Syntax of ROLLBACK Statement:

1. ROLLBACK

Example of ROLLBACK Statement:

1. DELETE FROM Employee_details


2. WHERE City = Mumbai;
3. ROLLBACK;

This example deletes the records of those employees whose City is Mumbai and then undo
the changes in the database.

15. CREATE INDEX Statement


This SQL statement creates the new index in the SQL database table.

Syntax of CREATE INDEX Statement:

1. CREATE INDEX index_name


2. ON table_name ( column_name1, column_name2, …, column_nameN );

Example of CREATE INDEX Statement:

1. CREATE INDEX idx_First_Name


2. ON employee_details (First_Name);

This example creates an index idx_First_Name on the First_Name column of


the Employee_details table.

16. DROP INDEX Statement

This SQL statement deletes the existing index of the SQL database table.

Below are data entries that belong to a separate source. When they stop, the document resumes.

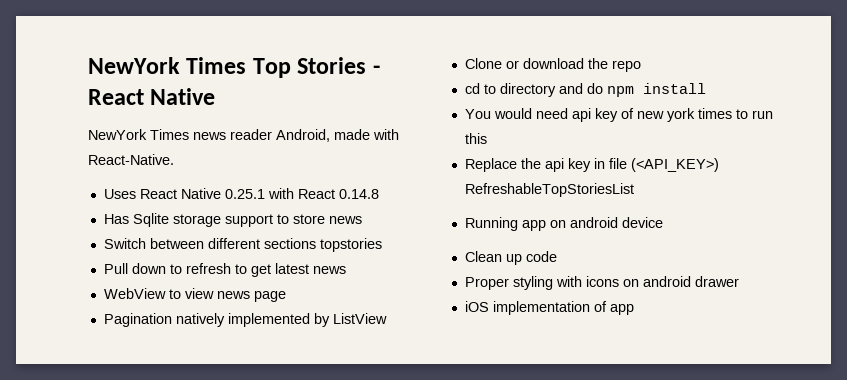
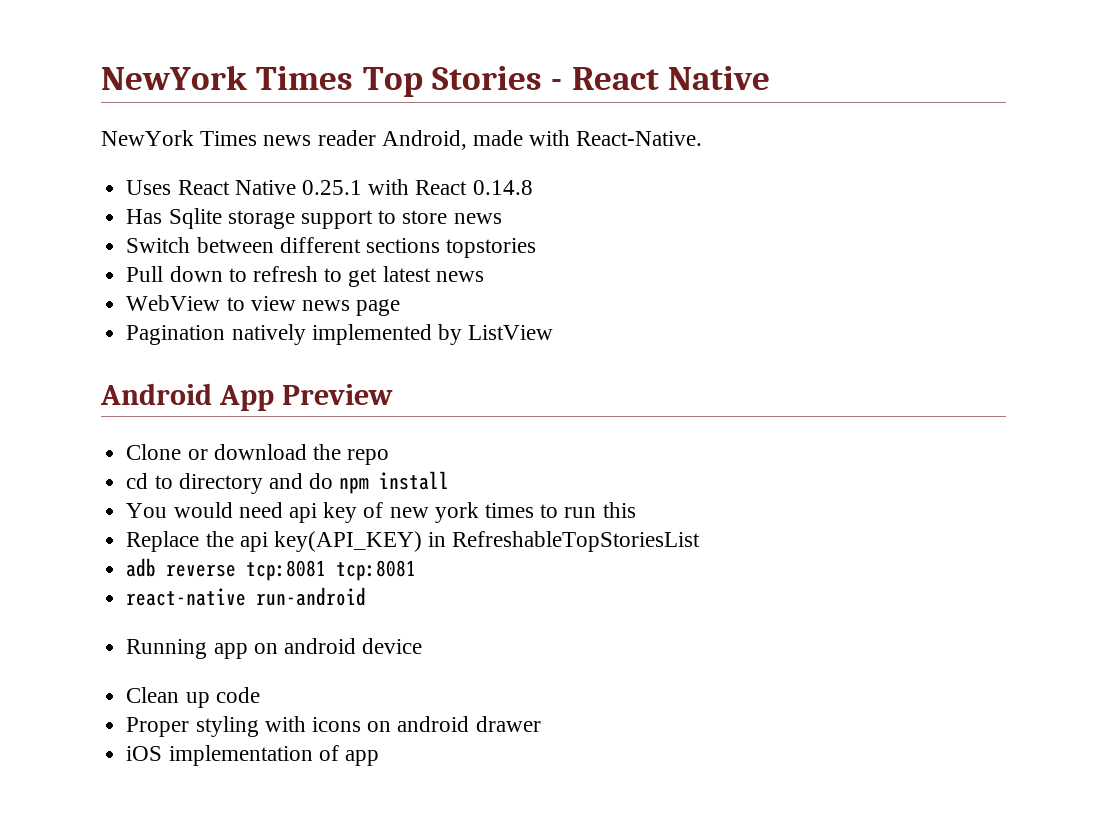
(387, 318) none -> [100,383,393,411] // Android App Preview
[567,158,719,172] [464,183,634,197] key in file (<API_KEY>) RefreshableTopStoriesList -> [273,531,701,552] [126,558,417,581] [126,587,367,606] key(API_KEY) in RefreshableTopStoriesList // adb reverse tcp:8081 tcp:8081 // react-native run-android

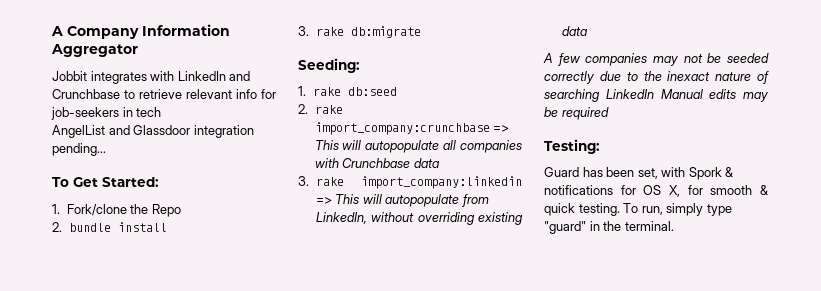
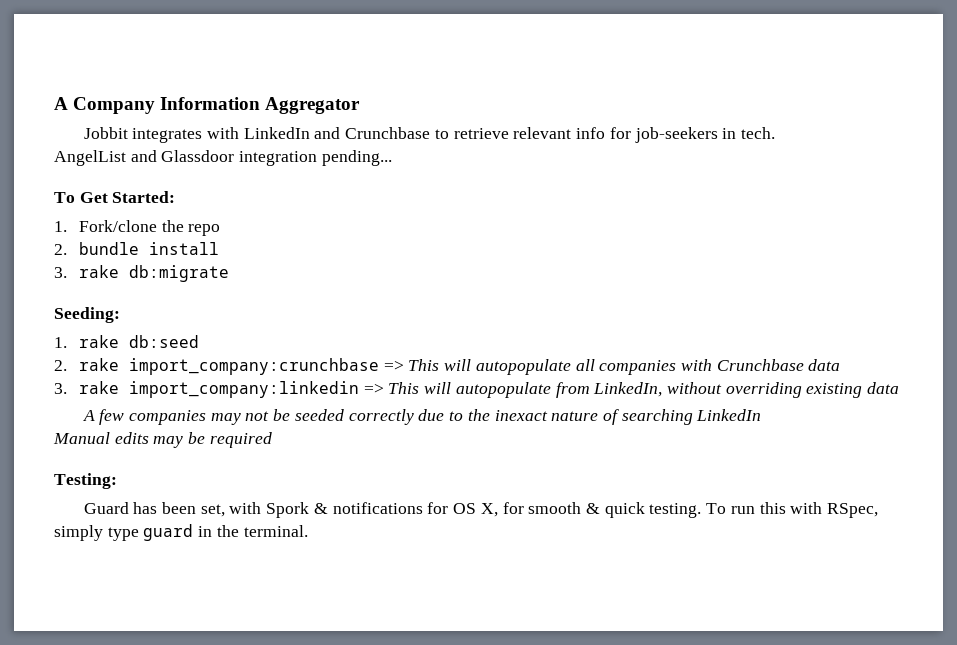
[136,107,162,117] tech -> [740,127,775,139] tech.
[151,204,181,217] Repo -> [188,224,221,236] repo
(654, 94) none -> (762, 415) //
[641,206,663,215] run, -> [730,502,879,518] run this with RSpec,
[544,221,586,234] "guard" -> [143,524,194,541] guard

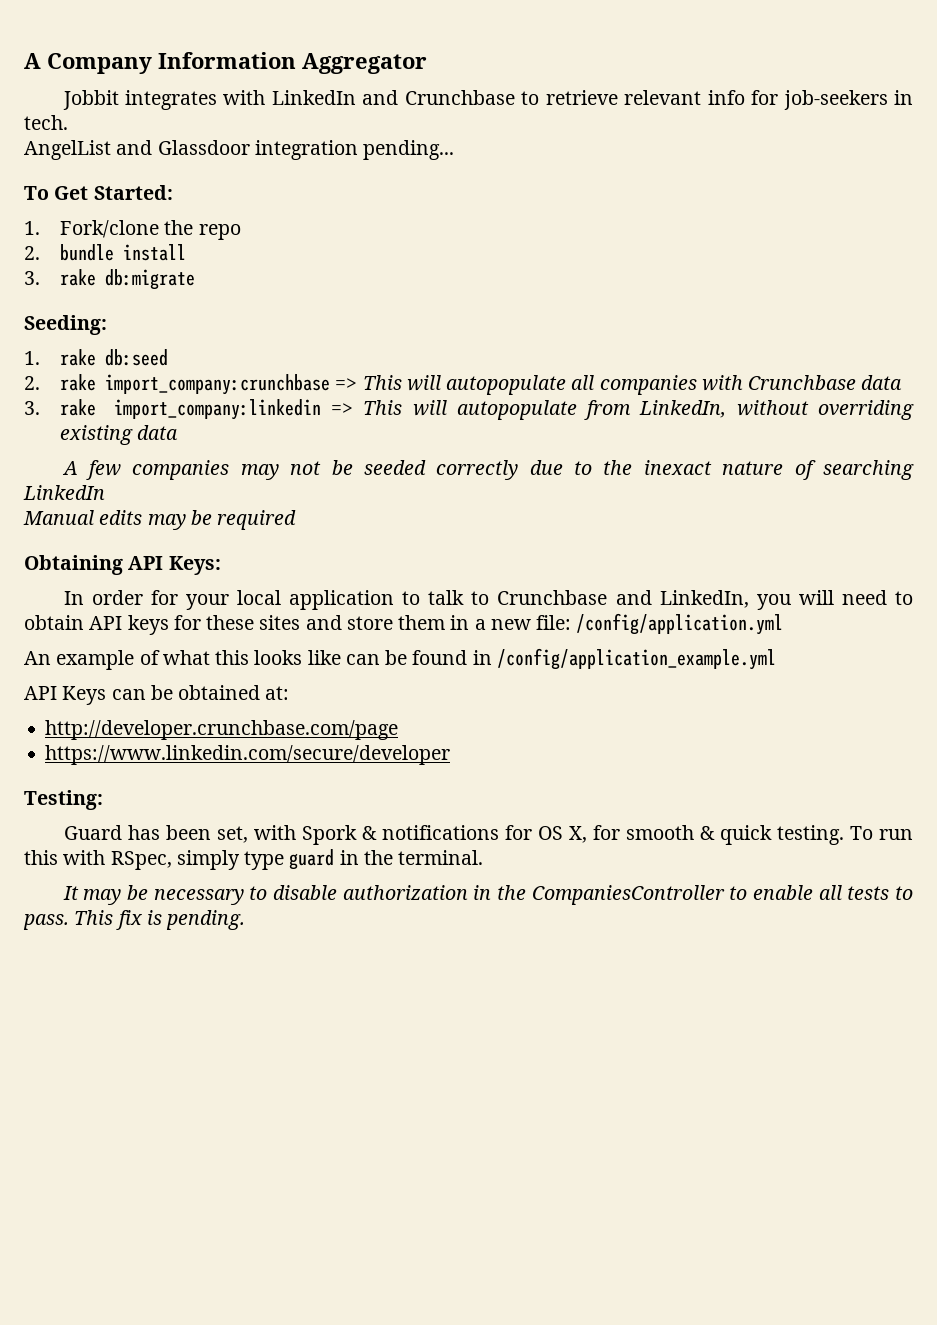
(272, 440) none -> [24,555,221,575] [63,590,914,610] [24,613,784,635] [24,648,776,670] [24,685,290,705] [45,720,399,740] [45,745,451,765] // Obtaining API Keys: // In order for your local application to talk to Crunchbase and LinkedIn, you will need to obtain API keys for these sites and store them in a new file: /config/application.yml // An example of what this looks like can be found in /config/application_example.yml // API Keys can be obtained at: // http://developer.crunchbase.com/page // https://www.linkedin.com/secure/developer
(308, 531) none -> [62,885,913,905] [23,910,246,930] // It may be necessary to disable authorization in the CompaniesController to enable all tests to pass. This fix is pending.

Syntax of DROP INDEX Statement:

1. DROP INDEX index_name;

Example of DROP INDEX Statement:

1. DROP INDEX idx_First_Name;

This example deletes the index idx_First_Name from the SQL database.

17. USE Statement

This SQL statement selects the existing SQL database. Before performing the operations on
the database table, you have to select the database from the multiple existing databases.

Syntax of USE Statement:

1. USE database_name;

Example of USE DATABASE Statement:

1. USE Company;

This example uses the company database.